Specifically, look at these:
First a slightly bigger, more interesting (or at least bigger..) dict:
food_prefs = {"name": "Chris",
"city": "Seattle",
"cake": "chocolate",
"fruit": "mango",
"salad": "greek",
"pasta": "lasagna"}
Working with this dict:
Print the dict by passing it to a string format method, so that you get something like:
“Chris is from Seattle, and he likes chocolate cake, mango fruit, greek salad, and lasagna pasta”
Using a list comprehension, build a dictionary of numbers from zero to fifteen and the hexadecimal equivalent (string is fine). (the
hex()
function gives you the hexidecimal representation of a number as a string)Do the previous entirely with a dict comprehension – should be a one-liner
Using the dictionary from item (1): Make a dictionary using the same keys but with the number of ‘a’s in each value. You can do this either by editing the dict in place, or making a new one.
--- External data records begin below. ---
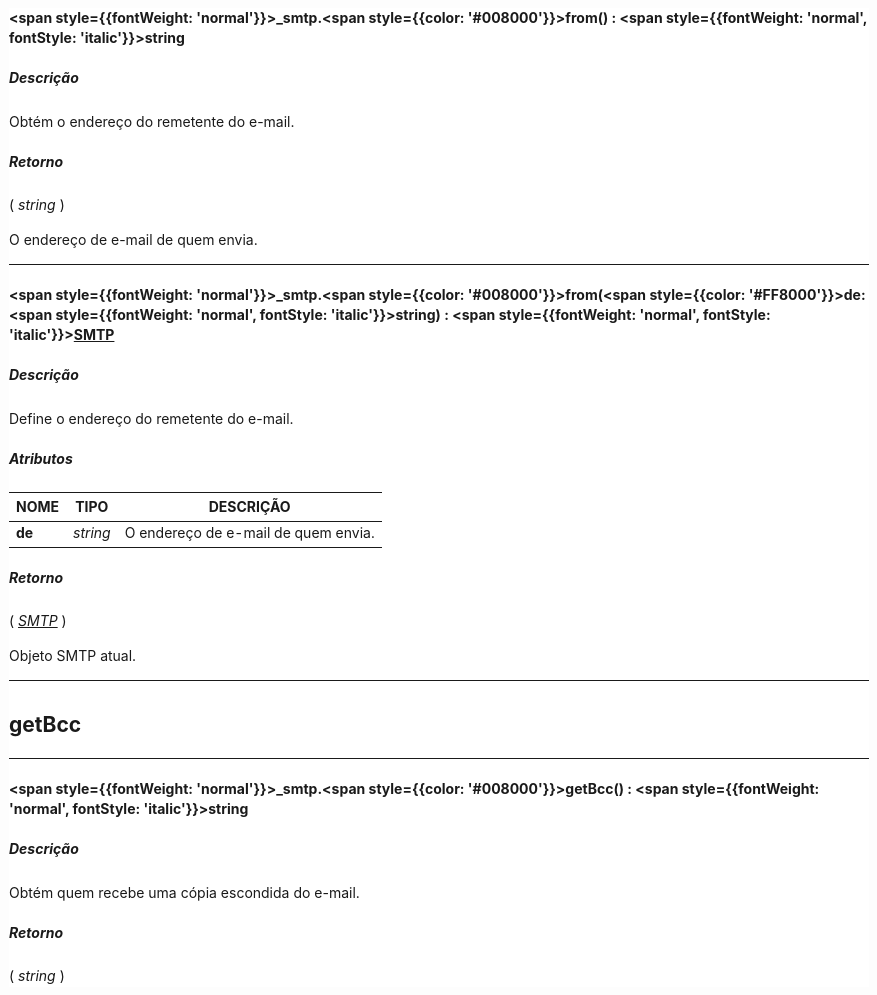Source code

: #### <span style={{fontWeight: 'normal'}}>_smtp</span>.<span style={{color: '#008000'}}>from</span>() : <span style={{fontWeight: 'normal', fontStyle: 'italic'}}>string</span>
##### Descrição

Obtém o endereço do remetente do e-mail.

##### Retorno

( _string_ )

O endereço de e-mail de quem envia.

---

#### <span style={{fontWeight: 'normal'}}>_smtp</span>.<span style={{color: '#008000'}}>from</span>(<span style={{color: '#FF8000'}}>de</span>: <span style={{fontWeight: 'normal', fontStyle: 'italic'}}>string</span>) : <span style={{fontWeight: 'normal', fontStyle: 'italic'}}>[SMTP](/docs/library/resources/smtp)</span>
##### Descrição

Define o endereço do remetente do e-mail.

##### Atributos

| NOME | TIPO | DESCRIÇÃO |
|---|---|---|
| **de** | _string_ | O endereço de e-mail de quem envia. |

##### Retorno

( _[SMTP](/docs/library/resources/smtp)_ )

Objeto SMTP atual.

---

## getBcc

---

#### <span style={{fontWeight: 'normal'}}>_smtp</span>.<span style={{color: '#008000'}}>getBcc</span>() : <span style={{fontWeight: 'normal', fontStyle: 'italic'}}>string</span>
##### Descrição

Obtém quem recebe uma cópia escondida do e-mail.

##### Retorno

( _string_ )
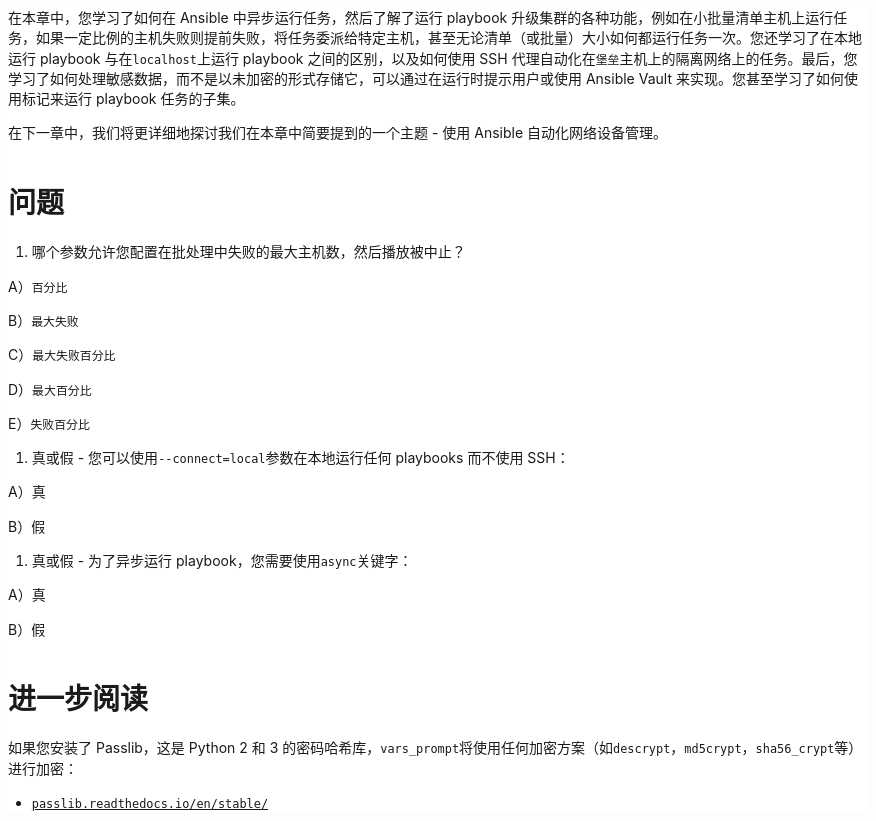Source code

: 在本章中，您学习了如何在 Ansible 中异步运行任务，然后了解了运行 playbook 升级集群的各种功能，例如在小批量清单主机上运行任务，如果一定比例的主机失败则提前失败，将任务委派给特定主机，甚至无论清单（或批量）大小如何都运行任务一次。您还学习了在本地运行 playbook 与在`localhost`上运行 playbook 之间的区别，以及如何使用 SSH 代理自动化在`堡垒`主机上的隔离网络上的任务。最后，您学习了如何处理敏感数据，而不是以未加密的形式存储它，可以通过在运行时提示用户或使用 Ansible Vault 来实现。您甚至学习了如何使用标记来运行 playbook 任务的子集。

在下一章中，我们将更详细地探讨我们在本章中简要提到的一个主题 - 使用 Ansible 自动化网络设备管理。

# 问题

1.  哪个参数允许您配置在批处理中失败的最大主机数，然后播放被中止？

A）`百分比`

B）`最大失败`

C）`最大失败百分比`

D）`最大百分比`

E）`失败百分比`

1.  真或假 - 您可以使用`--connect=local`参数在本地运行任何 playbooks 而不使用 SSH：

A）真

B）假

1.  真或假 - 为了异步运行 playbook，您需要使用`async`关键字：

A）真

B）假

# 进一步阅读

如果您安装了 Passlib，这是 Python 2 和 3 的密码哈希库，`vars_prompt`将使用任何加密方案（如`descrypt`，`md5crypt`，`sha56_crypt`等）进行加密：

+   [`passlib.readthedocs.io/en/stable/`](https://passlib.readthedocs.io/en/stable/)
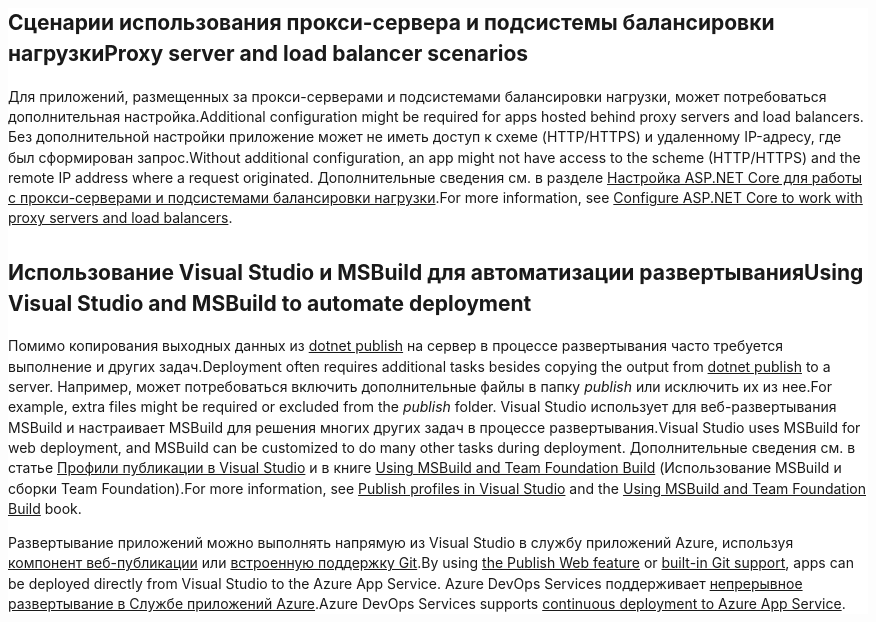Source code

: 
## <a name="proxy-server-and-load-balancer-scenarios"></a><span data-ttu-id="a4ff1-141">Сценарии использования прокси-сервера и подсистемы балансировки нагрузки</span><span class="sxs-lookup"><span data-stu-id="a4ff1-141">Proxy server and load balancer scenarios</span></span>

<span data-ttu-id="a4ff1-142">Для приложений, размещенных за прокси-серверами и подсистемами балансировки нагрузки, может потребоваться дополнительная настройка.</span><span class="sxs-lookup"><span data-stu-id="a4ff1-142">Additional configuration might be required for apps hosted behind proxy servers and load balancers.</span></span> <span data-ttu-id="a4ff1-143">Без дополнительной настройки приложение может не иметь доступ к схеме (HTTP/HTTPS) и удаленному IP-адресу, где был сформирован запрос.</span><span class="sxs-lookup"><span data-stu-id="a4ff1-143">Without additional configuration, an app might not have access to the scheme (HTTP/HTTPS) and the remote IP address where a request originated.</span></span> <span data-ttu-id="a4ff1-144">Дополнительные сведения см. в разделе [Настройка ASP.NET Core для работы с прокси-серверами и подсистемами балансировки нагрузки](xref:host-and-deploy/proxy-load-balancer).</span><span class="sxs-lookup"><span data-stu-id="a4ff1-144">For more information, see [Configure ASP.NET Core to work with proxy servers and load balancers](xref:host-and-deploy/proxy-load-balancer).</span></span>

## <a name="using-visual-studio-and-msbuild-to-automate-deployment"></a><span data-ttu-id="a4ff1-145">Использование Visual Studio и MSBuild для автоматизации развертывания</span><span class="sxs-lookup"><span data-stu-id="a4ff1-145">Using Visual Studio and MSBuild to automate deployment</span></span>

<span data-ttu-id="a4ff1-146">Помимо копирования выходных данных из [dotnet publish](/dotnet/core/tools/dotnet-publish) на сервер в процессе развертывания часто требуется выполнение и других задач.</span><span class="sxs-lookup"><span data-stu-id="a4ff1-146">Deployment often requires additional tasks besides copying the output from [dotnet publish](/dotnet/core/tools/dotnet-publish) to a server.</span></span> <span data-ttu-id="a4ff1-147">Например, может потребоваться включить дополнительные файлы в папку *publish* или исключить их из нее.</span><span class="sxs-lookup"><span data-stu-id="a4ff1-147">For example, extra files might be required or excluded from the *publish* folder.</span></span> <span data-ttu-id="a4ff1-148">Visual Studio использует для веб-развертывания MSBuild и настраивает MSBuild для решения многих других задач в процессе развертывания.</span><span class="sxs-lookup"><span data-stu-id="a4ff1-148">Visual Studio uses MSBuild for web deployment, and MSBuild can be customized to do many other tasks during deployment.</span></span> <span data-ttu-id="a4ff1-149">Дополнительные сведения см. в статье [Профили публикации в Visual Studio](xref:host-and-deploy/visual-studio-publish-profiles) и в книге [Using MSBuild and Team Foundation Build](http://msbuildbook.com/) (Использование MSBuild и сборки Team Foundation).</span><span class="sxs-lookup"><span data-stu-id="a4ff1-149">For more information, see [Publish profiles in Visual Studio](xref:host-and-deploy/visual-studio-publish-profiles) and the [Using MSBuild and Team Foundation Build](http://msbuildbook.com/) book.</span></span>

<span data-ttu-id="a4ff1-150">Развертывание приложений можно выполнять напрямую из Visual Studio в службу приложений Azure, используя [компонент веб-публикации](xref:tutorials/publish-to-azure-webapp-using-vs) или [встроенную поддержку Git](xref:host-and-deploy/azure-apps/azure-continuous-deployment).</span><span class="sxs-lookup"><span data-stu-id="a4ff1-150">By using [the Publish Web feature](xref:tutorials/publish-to-azure-webapp-using-vs) or [built-in Git support](xref:host-and-deploy/azure-apps/azure-continuous-deployment), apps can be deployed directly from Visual Studio to the Azure App Service.</span></span> <span data-ttu-id="a4ff1-151">Azure DevOps Services поддерживает [непрерывное развертывание в Службе приложений Azure](/azure/devops/pipelines/targets/webapp).</span><span class="sxs-lookup"><span data-stu-id="a4ff1-151">Azure DevOps Services supports [continuous deployment to Azure App Service](/azure/devops/pipelines/targets/webapp).</span></span>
If you edit in place make a copy first!
Create sets s2, s3 and s4 that contain numbers from zero through twenty, divisible 2, 3 and 4.
Do this with one set comprehension for each set.
What if you had a lot more than 3? – Don’t Repeat Yourself (DRY).
create a sequence that holds all the divisors you might want – could be 2,3,4, or could be any other arbitrary divisors.
loop through that sequence to build the sets up – so no repeated code. you will end up with a list of sets – one set for each divisor in your sequence.
The idea here is that when you see three (Or more!) lines of code that are almost identical, then you you want to find a way to generalize that code and have it act on a set of inputs, so the actual code is only written once.
Extra credit: do it all as a one-liner by nesting a set comprehension inside a list comprehension. (OK, that may be getting carried away!)